D'autres étaient tristes à cause de la perte d'un proche malheureusement mort ou qui les avaient quittés, parfois sans même donner de raison ou de signe avant-coureur.

L'adolescente donna pour raison qu'elle se sentait mal dans sa peau, qu'elle était moche et que tout le monde se moquait d'elle dans son dos. Le petit garçon aux cheveux blonds déclara que son père avait quitté la famille avant sa naissance et que les autres enfants se moquaient de lui pour cette raison. La femme au T-shirt "Skynet" avoua que son petit copain la maltraitait et qu'elle n'arrivait pas à se débarrasser de lui. Le vieil homme avoua avoir perdu sa femme un mois auparavant et que son absence l'attristait chaque jour. Quant à la petite fille aux cheveux roux, elle dit que ses parents passaient leur temps à se disputer, criant matin et soir comme des bêtes au point que leurs mots devenaient incompréhensibles.

En repensant à leurs malheurs, ils devinrent plus moroses, plus abattus. Mais l'adolescente pausa sa main sur l'épaule du vieil homme et lui sourit. Il se mit à sourire à son tour, venant ainsi de se rappeler que le bonheur n'avait pas disparu de ce monde.

En voyant cela, le petit garçon fit de même avec la femme au T-shirt et le petit blond. Il leur sourit, les encouragent à faire de même, et telle une épidémie, tous se partagèrent cette bonne humeur et ce plaisir de passer une belle journée.

Mais malgré cela, le petit garçon remarqua que quelques personnes avaient rebroussés chemin, les regardant s'éloigner au loin par la route qu'ils avaient empruntée. Quand il leur demanda la raison de cet abandon, le peu qui lui répondirent s'étaient convaincus que suivre ce ruisseau de larmes ne rimait à rien et qu'il valait mieux rentrer sans perdre plus de temps.
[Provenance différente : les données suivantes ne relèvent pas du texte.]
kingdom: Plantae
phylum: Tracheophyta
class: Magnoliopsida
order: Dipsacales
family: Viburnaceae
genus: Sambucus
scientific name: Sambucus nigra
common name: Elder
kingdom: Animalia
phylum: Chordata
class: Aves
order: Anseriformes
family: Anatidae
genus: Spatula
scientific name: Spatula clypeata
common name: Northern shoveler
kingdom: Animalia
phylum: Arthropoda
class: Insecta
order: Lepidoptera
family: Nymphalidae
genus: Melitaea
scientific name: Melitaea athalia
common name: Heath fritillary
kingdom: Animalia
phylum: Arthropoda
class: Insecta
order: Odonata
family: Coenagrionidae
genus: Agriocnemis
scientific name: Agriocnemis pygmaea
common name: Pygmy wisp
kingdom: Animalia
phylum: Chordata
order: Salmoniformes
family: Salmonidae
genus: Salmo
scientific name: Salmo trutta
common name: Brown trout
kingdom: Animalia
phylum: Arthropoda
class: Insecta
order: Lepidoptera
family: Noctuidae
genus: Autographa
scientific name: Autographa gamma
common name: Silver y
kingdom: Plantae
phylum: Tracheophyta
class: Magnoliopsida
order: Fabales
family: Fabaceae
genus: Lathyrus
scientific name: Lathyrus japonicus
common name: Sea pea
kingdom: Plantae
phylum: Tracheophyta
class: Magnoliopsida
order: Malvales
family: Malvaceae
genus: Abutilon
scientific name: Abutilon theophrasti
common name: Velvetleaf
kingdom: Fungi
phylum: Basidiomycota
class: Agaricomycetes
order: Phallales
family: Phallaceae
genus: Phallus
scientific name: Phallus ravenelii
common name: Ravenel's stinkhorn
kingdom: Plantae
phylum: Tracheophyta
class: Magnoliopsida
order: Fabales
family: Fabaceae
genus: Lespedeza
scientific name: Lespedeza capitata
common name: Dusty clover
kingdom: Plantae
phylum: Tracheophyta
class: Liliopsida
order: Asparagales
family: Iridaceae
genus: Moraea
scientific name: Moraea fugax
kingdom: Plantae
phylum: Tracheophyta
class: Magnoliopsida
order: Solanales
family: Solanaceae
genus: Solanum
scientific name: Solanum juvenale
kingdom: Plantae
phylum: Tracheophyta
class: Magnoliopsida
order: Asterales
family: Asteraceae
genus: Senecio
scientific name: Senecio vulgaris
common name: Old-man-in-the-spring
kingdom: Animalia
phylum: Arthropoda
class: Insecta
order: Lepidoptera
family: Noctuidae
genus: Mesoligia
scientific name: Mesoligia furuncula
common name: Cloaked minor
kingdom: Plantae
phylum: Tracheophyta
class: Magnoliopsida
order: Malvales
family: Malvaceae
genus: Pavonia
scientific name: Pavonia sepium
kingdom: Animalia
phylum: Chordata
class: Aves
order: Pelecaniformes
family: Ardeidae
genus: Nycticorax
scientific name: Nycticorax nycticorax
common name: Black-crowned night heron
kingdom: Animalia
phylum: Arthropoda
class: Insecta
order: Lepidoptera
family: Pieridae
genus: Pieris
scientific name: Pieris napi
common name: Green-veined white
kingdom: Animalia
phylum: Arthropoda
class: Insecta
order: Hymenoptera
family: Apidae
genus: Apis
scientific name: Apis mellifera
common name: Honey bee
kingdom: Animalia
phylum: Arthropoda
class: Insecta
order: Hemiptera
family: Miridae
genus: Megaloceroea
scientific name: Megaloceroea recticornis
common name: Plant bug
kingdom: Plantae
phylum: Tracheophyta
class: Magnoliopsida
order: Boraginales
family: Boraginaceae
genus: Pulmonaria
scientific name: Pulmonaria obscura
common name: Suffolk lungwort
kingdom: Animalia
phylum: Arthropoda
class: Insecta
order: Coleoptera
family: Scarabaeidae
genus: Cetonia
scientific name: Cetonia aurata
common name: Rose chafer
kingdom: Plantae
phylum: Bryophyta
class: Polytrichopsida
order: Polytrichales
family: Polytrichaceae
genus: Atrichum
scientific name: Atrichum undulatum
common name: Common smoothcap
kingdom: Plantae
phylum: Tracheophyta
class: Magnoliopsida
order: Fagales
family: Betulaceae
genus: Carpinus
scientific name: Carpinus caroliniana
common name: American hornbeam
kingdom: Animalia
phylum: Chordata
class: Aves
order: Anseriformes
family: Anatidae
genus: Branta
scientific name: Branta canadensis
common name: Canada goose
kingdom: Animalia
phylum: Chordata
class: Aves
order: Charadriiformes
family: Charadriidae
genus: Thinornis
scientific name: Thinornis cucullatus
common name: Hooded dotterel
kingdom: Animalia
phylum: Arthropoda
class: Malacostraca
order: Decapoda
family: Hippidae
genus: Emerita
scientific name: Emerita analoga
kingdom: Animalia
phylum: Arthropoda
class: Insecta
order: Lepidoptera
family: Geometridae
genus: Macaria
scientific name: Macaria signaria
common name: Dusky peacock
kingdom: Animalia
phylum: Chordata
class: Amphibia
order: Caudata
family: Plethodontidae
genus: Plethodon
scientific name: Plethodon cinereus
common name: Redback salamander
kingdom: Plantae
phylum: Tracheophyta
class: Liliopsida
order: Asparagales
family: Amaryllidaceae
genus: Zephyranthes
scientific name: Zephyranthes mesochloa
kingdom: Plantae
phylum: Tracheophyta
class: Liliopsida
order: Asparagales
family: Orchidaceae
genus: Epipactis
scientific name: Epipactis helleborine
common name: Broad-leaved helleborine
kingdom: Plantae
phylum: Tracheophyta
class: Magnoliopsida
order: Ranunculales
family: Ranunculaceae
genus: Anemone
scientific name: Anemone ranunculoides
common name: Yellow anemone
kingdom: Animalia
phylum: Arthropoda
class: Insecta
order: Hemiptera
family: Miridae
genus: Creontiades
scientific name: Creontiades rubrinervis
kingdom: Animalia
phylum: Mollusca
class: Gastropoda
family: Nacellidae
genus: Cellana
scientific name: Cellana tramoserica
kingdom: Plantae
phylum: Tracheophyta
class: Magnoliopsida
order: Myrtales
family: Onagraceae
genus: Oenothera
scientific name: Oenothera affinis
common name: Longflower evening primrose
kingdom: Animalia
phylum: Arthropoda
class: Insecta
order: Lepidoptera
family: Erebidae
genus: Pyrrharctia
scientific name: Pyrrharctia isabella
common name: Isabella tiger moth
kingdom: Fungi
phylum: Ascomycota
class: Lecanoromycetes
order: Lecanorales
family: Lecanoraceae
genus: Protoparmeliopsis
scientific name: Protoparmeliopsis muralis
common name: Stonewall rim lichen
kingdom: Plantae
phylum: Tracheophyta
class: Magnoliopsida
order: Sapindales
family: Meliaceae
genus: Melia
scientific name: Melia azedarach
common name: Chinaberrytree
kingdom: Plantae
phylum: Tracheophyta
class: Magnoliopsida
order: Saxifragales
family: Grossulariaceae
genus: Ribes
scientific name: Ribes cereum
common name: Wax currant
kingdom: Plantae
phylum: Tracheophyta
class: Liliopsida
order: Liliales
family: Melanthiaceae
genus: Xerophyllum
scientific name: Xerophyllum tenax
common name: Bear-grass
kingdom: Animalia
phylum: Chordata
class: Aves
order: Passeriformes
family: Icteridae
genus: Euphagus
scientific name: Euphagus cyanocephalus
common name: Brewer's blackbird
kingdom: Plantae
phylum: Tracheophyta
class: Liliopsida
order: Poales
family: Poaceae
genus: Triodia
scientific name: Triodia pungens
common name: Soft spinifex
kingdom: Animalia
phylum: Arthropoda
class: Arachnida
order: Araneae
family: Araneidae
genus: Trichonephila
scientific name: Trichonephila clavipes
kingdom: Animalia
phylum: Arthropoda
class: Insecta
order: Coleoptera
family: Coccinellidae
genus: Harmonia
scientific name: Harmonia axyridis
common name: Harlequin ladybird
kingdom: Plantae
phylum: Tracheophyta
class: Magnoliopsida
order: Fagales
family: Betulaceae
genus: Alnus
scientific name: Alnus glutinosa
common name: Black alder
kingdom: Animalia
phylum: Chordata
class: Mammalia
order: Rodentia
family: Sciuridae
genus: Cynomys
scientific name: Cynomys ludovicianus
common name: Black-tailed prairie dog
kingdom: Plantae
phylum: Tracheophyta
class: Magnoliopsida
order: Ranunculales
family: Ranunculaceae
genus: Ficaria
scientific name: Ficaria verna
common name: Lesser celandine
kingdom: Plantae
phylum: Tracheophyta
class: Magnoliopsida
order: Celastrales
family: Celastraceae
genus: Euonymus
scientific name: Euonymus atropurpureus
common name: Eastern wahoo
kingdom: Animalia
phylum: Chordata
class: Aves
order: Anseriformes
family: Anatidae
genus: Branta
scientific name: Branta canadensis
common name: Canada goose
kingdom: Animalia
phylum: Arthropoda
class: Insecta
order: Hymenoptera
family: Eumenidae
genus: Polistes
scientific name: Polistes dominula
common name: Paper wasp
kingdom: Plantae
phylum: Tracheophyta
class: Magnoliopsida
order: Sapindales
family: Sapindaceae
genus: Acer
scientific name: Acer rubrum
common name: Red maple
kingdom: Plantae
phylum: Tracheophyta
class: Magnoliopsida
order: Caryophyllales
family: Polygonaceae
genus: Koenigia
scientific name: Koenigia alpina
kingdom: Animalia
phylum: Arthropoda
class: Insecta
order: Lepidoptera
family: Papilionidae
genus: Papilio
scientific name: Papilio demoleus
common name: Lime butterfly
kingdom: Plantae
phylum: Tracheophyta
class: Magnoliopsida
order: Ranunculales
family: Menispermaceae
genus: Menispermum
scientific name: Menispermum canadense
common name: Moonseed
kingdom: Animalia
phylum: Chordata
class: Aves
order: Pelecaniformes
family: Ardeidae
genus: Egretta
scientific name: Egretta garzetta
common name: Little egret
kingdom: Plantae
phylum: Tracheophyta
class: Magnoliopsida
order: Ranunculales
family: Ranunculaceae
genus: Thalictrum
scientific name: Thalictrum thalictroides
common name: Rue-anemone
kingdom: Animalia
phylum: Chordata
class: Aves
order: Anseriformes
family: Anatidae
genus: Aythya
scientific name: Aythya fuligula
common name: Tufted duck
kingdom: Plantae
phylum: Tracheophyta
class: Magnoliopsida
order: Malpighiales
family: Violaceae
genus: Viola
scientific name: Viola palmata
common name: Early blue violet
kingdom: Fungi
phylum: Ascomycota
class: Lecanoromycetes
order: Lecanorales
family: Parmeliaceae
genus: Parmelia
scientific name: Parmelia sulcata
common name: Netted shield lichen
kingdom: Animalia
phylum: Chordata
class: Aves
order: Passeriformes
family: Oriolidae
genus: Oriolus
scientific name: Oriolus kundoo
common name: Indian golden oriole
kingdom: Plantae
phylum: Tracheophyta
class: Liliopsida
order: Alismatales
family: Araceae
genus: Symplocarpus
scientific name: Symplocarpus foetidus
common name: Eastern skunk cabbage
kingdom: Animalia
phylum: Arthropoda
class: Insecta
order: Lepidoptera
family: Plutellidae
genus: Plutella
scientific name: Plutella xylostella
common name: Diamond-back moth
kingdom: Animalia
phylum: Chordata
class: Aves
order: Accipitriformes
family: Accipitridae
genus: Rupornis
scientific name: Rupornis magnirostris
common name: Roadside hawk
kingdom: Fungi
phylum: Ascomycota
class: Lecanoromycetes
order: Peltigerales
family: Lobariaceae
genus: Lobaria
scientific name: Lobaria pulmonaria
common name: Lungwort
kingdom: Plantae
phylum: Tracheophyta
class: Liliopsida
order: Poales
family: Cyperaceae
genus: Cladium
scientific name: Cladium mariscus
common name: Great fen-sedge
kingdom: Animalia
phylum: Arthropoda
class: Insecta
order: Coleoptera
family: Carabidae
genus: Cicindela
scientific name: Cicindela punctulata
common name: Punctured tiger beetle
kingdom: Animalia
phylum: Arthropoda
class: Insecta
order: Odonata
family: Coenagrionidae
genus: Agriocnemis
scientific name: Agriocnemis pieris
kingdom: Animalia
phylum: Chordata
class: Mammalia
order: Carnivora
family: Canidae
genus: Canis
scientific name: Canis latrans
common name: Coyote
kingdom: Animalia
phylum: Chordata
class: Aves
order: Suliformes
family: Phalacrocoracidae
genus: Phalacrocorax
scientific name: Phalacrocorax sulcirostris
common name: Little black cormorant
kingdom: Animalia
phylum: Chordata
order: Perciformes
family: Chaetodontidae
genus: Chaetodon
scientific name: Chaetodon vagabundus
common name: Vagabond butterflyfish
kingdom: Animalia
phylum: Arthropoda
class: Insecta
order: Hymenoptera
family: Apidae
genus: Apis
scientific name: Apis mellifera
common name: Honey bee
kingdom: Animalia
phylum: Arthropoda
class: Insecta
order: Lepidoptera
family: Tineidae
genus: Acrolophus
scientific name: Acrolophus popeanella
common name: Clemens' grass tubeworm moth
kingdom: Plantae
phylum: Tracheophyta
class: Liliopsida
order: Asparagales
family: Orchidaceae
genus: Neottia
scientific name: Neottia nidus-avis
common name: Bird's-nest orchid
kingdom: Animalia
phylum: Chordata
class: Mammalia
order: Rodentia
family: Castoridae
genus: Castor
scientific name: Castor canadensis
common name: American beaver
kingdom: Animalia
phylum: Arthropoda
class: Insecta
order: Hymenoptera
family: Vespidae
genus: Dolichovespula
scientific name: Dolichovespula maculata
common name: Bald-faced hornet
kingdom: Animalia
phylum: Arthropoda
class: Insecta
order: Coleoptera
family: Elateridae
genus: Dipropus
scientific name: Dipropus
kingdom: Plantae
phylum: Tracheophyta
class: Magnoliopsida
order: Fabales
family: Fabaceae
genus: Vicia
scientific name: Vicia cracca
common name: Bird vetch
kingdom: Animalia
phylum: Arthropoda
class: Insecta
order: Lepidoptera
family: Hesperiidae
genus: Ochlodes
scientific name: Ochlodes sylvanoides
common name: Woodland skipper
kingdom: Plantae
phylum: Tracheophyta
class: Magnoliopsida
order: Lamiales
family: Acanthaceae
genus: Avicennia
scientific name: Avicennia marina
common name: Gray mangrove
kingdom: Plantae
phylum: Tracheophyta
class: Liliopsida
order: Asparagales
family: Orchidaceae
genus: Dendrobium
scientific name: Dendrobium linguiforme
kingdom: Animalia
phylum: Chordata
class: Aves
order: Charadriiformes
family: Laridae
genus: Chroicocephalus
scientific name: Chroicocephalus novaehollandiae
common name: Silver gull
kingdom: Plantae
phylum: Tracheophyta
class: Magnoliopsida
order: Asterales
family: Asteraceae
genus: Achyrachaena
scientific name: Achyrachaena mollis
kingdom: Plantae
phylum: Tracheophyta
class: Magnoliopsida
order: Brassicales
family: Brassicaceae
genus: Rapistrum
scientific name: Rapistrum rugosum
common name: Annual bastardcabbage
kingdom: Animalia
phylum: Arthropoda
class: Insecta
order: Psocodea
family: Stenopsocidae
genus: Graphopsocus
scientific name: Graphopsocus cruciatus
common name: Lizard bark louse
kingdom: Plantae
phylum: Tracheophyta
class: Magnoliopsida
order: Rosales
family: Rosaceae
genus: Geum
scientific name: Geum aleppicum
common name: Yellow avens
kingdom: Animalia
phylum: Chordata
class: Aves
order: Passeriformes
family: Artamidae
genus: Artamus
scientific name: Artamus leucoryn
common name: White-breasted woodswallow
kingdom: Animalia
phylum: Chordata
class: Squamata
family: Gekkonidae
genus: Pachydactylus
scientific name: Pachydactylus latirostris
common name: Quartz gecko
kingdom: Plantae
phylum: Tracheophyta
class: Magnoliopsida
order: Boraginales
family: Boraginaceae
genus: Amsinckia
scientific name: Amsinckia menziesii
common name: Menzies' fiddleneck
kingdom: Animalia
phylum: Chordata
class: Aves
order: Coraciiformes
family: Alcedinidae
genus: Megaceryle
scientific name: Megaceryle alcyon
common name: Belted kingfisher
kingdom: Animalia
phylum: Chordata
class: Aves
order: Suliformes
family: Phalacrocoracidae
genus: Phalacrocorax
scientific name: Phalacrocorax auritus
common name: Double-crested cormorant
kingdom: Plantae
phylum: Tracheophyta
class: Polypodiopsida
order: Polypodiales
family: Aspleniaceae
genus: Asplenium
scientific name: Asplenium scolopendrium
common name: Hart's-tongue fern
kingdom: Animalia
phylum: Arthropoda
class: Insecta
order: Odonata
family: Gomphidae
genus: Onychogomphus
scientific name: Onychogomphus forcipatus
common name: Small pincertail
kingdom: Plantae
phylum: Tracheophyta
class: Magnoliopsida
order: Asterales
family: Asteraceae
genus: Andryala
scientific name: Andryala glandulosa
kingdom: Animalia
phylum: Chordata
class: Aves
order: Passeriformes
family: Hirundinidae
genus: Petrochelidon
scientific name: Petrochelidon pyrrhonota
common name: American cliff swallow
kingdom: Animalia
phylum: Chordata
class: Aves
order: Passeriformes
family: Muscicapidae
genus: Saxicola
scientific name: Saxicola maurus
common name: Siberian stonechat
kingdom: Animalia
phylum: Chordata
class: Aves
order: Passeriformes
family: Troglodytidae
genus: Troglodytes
Le petit garçon les encouragea à ne pas perdre espoir, qu'entreprendre cette quête à l'allure insensée leur avait permis de bien commencer la journée et d'être heureux, mais la plupart n'écoutèrent pas ses paroles. Il fut triste pour eux et espéra que la prochaine fois ils suivraient le trajet jusqu'à la fin.

La journée continua, les heures s'écoulèrent sous le passage du soleil, et le groupe, qui n'avait cessé de grandir, commençait à fatiguer.

Une bonne partie d'entre eux voulait se reposer et la plupart commençait à avoir faim. Au milieu de la campagne ils purent s'assoir dans un champ, mais ils ne trouvèrent rien à manger. Durant ce moment de repos, le petit garçon vit que le ruisseau avait encore grandit, devenant une rivière.

Le petit blond, qui lui n'avait pas stoppé sa marche, était revenu avec 6 pommes entre les bras. Elles provenaient de pommiers sauvages à moins d'un kilomètre. Tous se levèrent, encouragés par la faim qui se faisait plaintive, et découvrirent les fameux pommiers.

Le repas en pleine nature fut animé par cette joie que chacun avait en assouvissant leur appétit, mais aussi par la chance qu'ils avaient eux de découvrir ses arbres fruitiers.

Ils reprirent la route tous ensemble, s'encourageant les uns les autres quand l'envie de partir se faisait ressentir, et le soir s'approcha rapidement. C'est à ce moment-là que le chemin de la rivière arriva à son terme en se jetant dans la mer.

Le groupe bien nombreux s'arrêta sur une plage déserte, arrivé au bout de son périple, et tous purent admirer la beauté du coucher du soleil, disparaissant à l'horizon au-dessus de l'eau.

Le petit garçon repensa à la journée qu'il venait de vivre, aux personnes qu'il venait de rencontrer. Chacun, tout comme lui, avaient été tristes avant d'entreprendre cette étrange épopée, et maintenant ils étaient réunis ici pour admirer le paysage après avoir passé la journée à se partager de la joie. Il sourit encore en y repensant, alors que la nuit s'installait doucement sur le monde.

Enfin, vint le moment où ils durent rentrer cher eux. Tous reprirent la route au creux de la nuit.

Le petit garçon, se dit que la fatigue avait du lui faire oublier le trajet du retour car il s'était réveillé dans son lit. Mais il se sentait toujours heureux d'avoir vécu une si belle aventure. Quand il entra dans le salon, sa famille fut surprise de le voir ainsi souriant après tout ce temps à être triste, mais ils étaient également heureux à leur tour.

Le petit garçon décida qu'aujourd'hui serait une belle journée, que les autres le seraient aussi, prenant plaisir à être heureux et à partager ce sentiment.